Os desacordos internos em torno da sexualidade demonstram que não somente os leigos rejeitam as doutrinas sobre a moral sexual, mas também os próprios membros da hierarquia não se encontram satisfeitos com essas doutrinas, e não as aceitam na totalidade. Como aparece na pesquisa, usam argumentos não religiosos para justificar posições, mostrando autonomia para se manifestar. Resgatam argumentos do próprio magistério, e os articulam aos seculares.

A não aceitação dos discursos e normas que vêm da autoridade pode ser entendida como uma das influências das idéias da contemporaneidade, não somente no fiel, mas também na hierarquia católica.

A realidade prática os confronta com as idéias da sua religião. O contato direto com as pessoas, suas aspirações e experiências, e organizações, lhes permite avaliar as posições. O abismo entre as expectativas dos fiéis e as proposições da igreja lhes abre o desafio de adaptar-se aos novos contextos, inclusive reformulando a forma como a instituição busca essa adaptação.

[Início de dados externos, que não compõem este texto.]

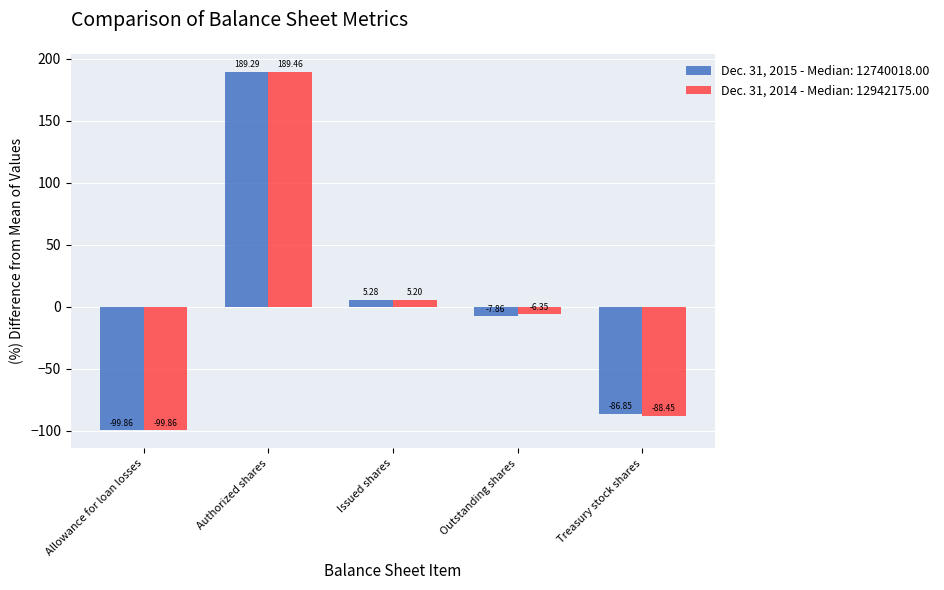

What is the sum of the Dec. 31, 2015 - Median: 12740018.00 values at Allowance for loan losses and Authorized shares?

89.4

Como analisa Nunes (2005), a Igreja tradicionalmente tem tentado adaptar-se aos novos contextos, afirmando sua exterioridade em relação à modernidade, atribuindo-se papel profético, e usando recursos de caráter religioso e disciplinar frente aos questionamentos da sociedade; entretanto, atualmente, ainda utiliza esses recursos, mesmo que não convençam mais.

As pessoas vinculadas a práticas e discursos diferentes ao oficial aprofundam as ambigüidades internas, pois mostram, a partir da sua própria identidade religiosa, o porquê e com o quê estão divergindo. Como afirma Vaggione (2004), ser divergente implica a articulação de um antagonismo, a construção de um espaço político, e para isso deve-se romper com os consensos impostos, mostrar a existência de fraturas que indicam um nível de pluralismo em realidades aparentemente homogêneas. Carregando essas divergências internas e ambigüidades a Igreja se encontra participando, ao lado de outras instituições, no campo da AIDS.